Well we hopped on a bus and found our way to Oslob. When we got off, there was no obvious places to stay so we just started to wander. The town was really quite nice and the people were all very friendly, everyone would smile. I don't think they're used to having many long-noses (white folks) around. The first place that we saw that "might" be a boarding house announced itself with the distinct smell of weed. We were also not really sure that it was a boarding house so we kept walking.
When we got down by the water a couple of guys standing in the street called us over. They asked us if we were looking for a place to stay and told us they could take us to one. They were quite friendly (as was everyone in town) and they took us to a place that we had actually just walked by without noticing. We ended up paying 600p instead of $200 so we were quite pleased.
To thank them (their names were Iti and Dennis) for being so helpful we asked them if we could buy them a beer, so we walked down the street and sat at a little shop/stand and chatted. We learned a lot about the area and how we should go about getting to Tanawan (where the whale sharks are) and about life in Oslob. Iti is the warden of a marine sanctuary and Dennis is a retired nurse. Anyways, we had some laughs and then Iti's daughter came by to tell him there were fishermen in the sanctuary so he had to go. We walked over to his house and waited on the shore while he paddled out to talk to the fishermen. I was really surprised when I saw the area near his house, beautiful park land right on the ocean with a couple of old Spanish ruins in it. Amazing!
I should note that it seemed like both Iti and Dennis were pretty drunk after the two beers we bought them. I was really surprised when Iti got in his little canoe to paddle out on the ocean in the dark.l, bit he made it back ok. When Iti got back, he took us over to the main street and recommended a place to eat. He and Dennis both had to get home then and they left.
Now I should mention I had a questionable meal when I was on Malapascua that basically made for a uncomfortable afternoon. I have been trying to be a little more careful about what I put in my mouth since then, but this meal was going to test that decision.
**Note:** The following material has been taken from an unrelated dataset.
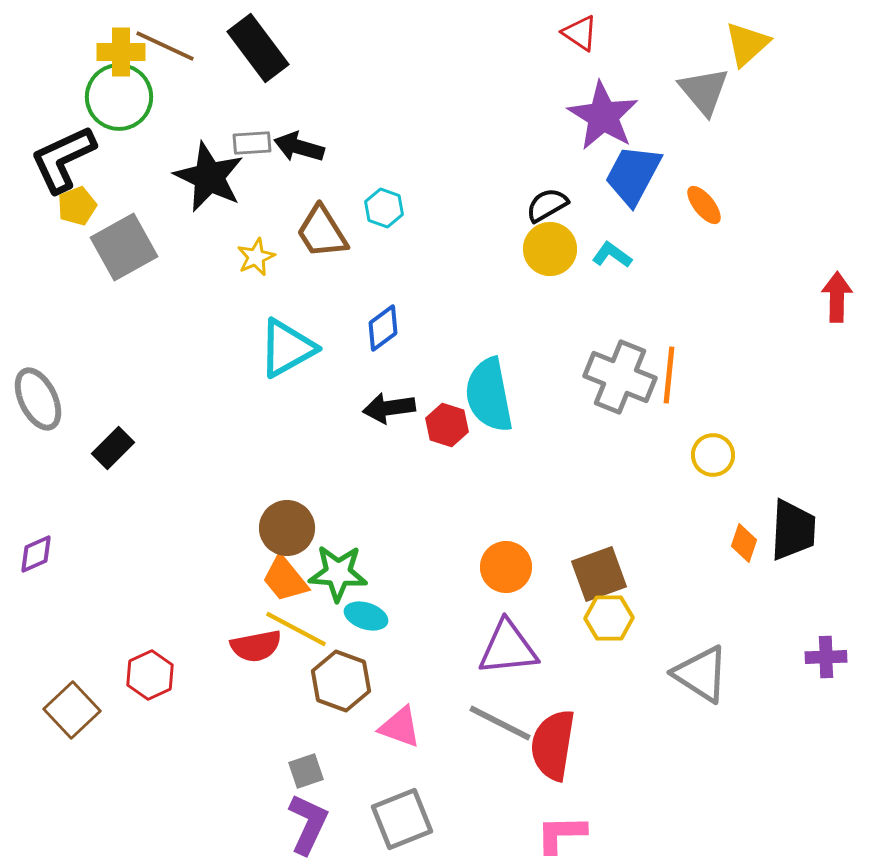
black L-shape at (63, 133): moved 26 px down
Duane ended up ordering some whole baby squids that he basically had to gut before eating. I chose not to partake in that mess but I did have a plate full of tiny whole pickled fish that were quite nice. Duane did end up regretting the squid later, especially since they don't seem to have toilet paper anywhere in town. I pulled some leaves of a plant for him and wished him luck.
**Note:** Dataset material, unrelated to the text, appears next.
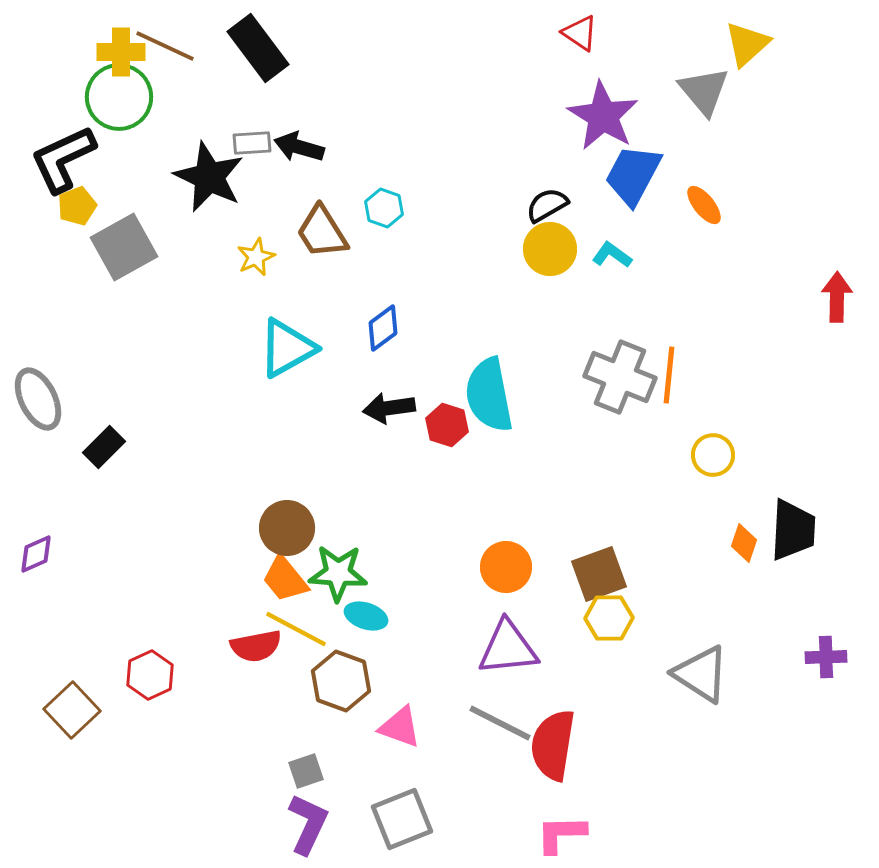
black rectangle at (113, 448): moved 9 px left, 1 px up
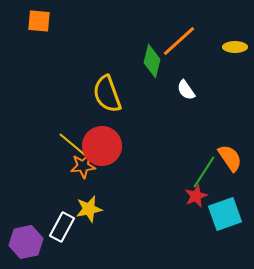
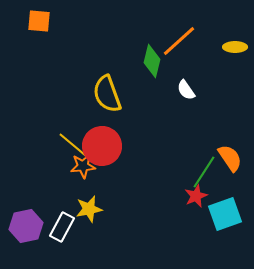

Well when we left the restaurant we walked down the main street a bit and were drawn by the sound of karaoke. Here's where things got interesting. Duane really seemed to want to sing, so we went in for a beer and looked at the songbook. He wrote down a number but i didn't see what it was, I assumed from what i saw on the page that he was going to do some Sabbath and I wasn't really sure how that would go over with the locals. Well when they punched in the number Eminem started playing... Huh? They must have gotten the wrong number... Then Duane started rapping! Huh? Do i know you? Well the bar loved it! Not only that but it was like half the town showed up at the door to watch and cheer. It was awesome! When he was done they wanted more but since Duane didn't know any other songs they just got him to do the same one again. Following Duane's performance I ended up doing a couple of country tunes that cleared out the croud that Duane had built, but it was a good time.
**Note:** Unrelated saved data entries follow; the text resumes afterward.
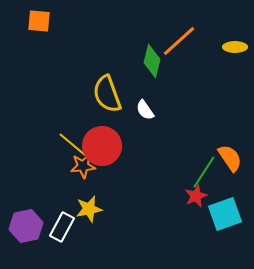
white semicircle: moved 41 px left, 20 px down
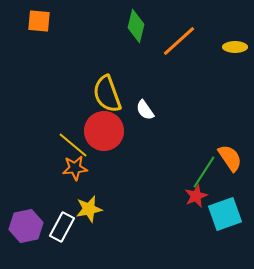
green diamond: moved 16 px left, 35 px up
red circle: moved 2 px right, 15 px up
orange star: moved 8 px left, 2 px down
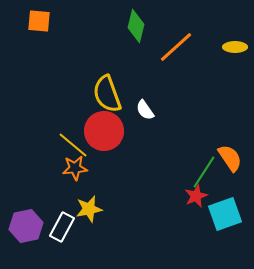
orange line: moved 3 px left, 6 px down
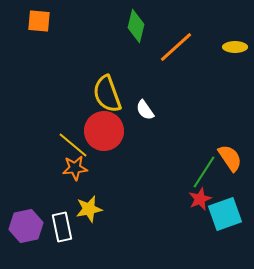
red star: moved 4 px right, 3 px down
white rectangle: rotated 40 degrees counterclockwise
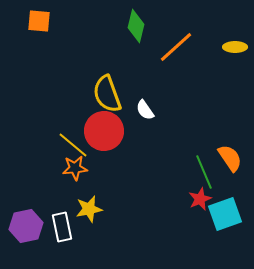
green line: rotated 56 degrees counterclockwise
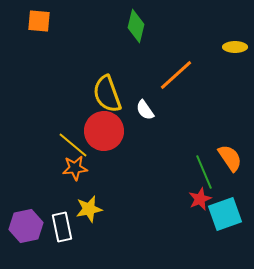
orange line: moved 28 px down
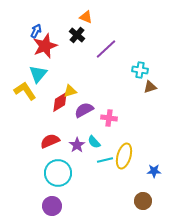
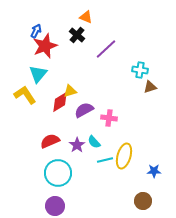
yellow L-shape: moved 4 px down
purple circle: moved 3 px right
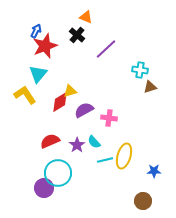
purple circle: moved 11 px left, 18 px up
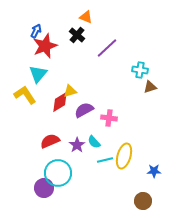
purple line: moved 1 px right, 1 px up
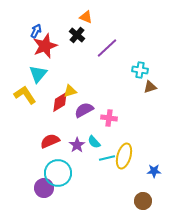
cyan line: moved 2 px right, 2 px up
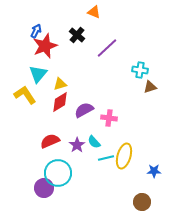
orange triangle: moved 8 px right, 5 px up
yellow triangle: moved 10 px left, 7 px up
cyan line: moved 1 px left
brown circle: moved 1 px left, 1 px down
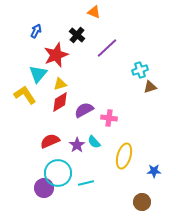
red star: moved 11 px right, 9 px down
cyan cross: rotated 28 degrees counterclockwise
cyan line: moved 20 px left, 25 px down
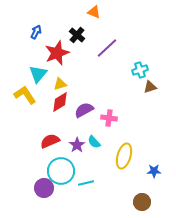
blue arrow: moved 1 px down
red star: moved 1 px right, 2 px up
cyan circle: moved 3 px right, 2 px up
Today we woke up to the sound of roosters cock-a-doodle-dooing... at 3am. That's a serious downside to a town who's primary entertainment is cockfighting. The whole town is full of roosters, they're everywhere, and the half dozen that were roosted outside our rooming house were really loud.
We eventually got up at around 6am and made our way to Tanawan for the whale sharks. They are really beautiful animals. We both went out and snorkled with them, but Duane went back and did a dive with them as well. I couldn't because I'm flying tonight, but I think I got some great pics.
Anyways, I'm on a bus on my way back to Cebu now and sadly I'll be starting my long journey home tonight. This has been a fantastic trip and I'm really glad that Duane was able to join me.
Goodbye Philippines, goodbye warm weather, goodbye beaches, goodbye hammocks, goodbye palm trees, goodbye mangos, goodbye scuba, goodbye sharks, goodbye $1 beers, goodbye amazing seafood. I will miss you all.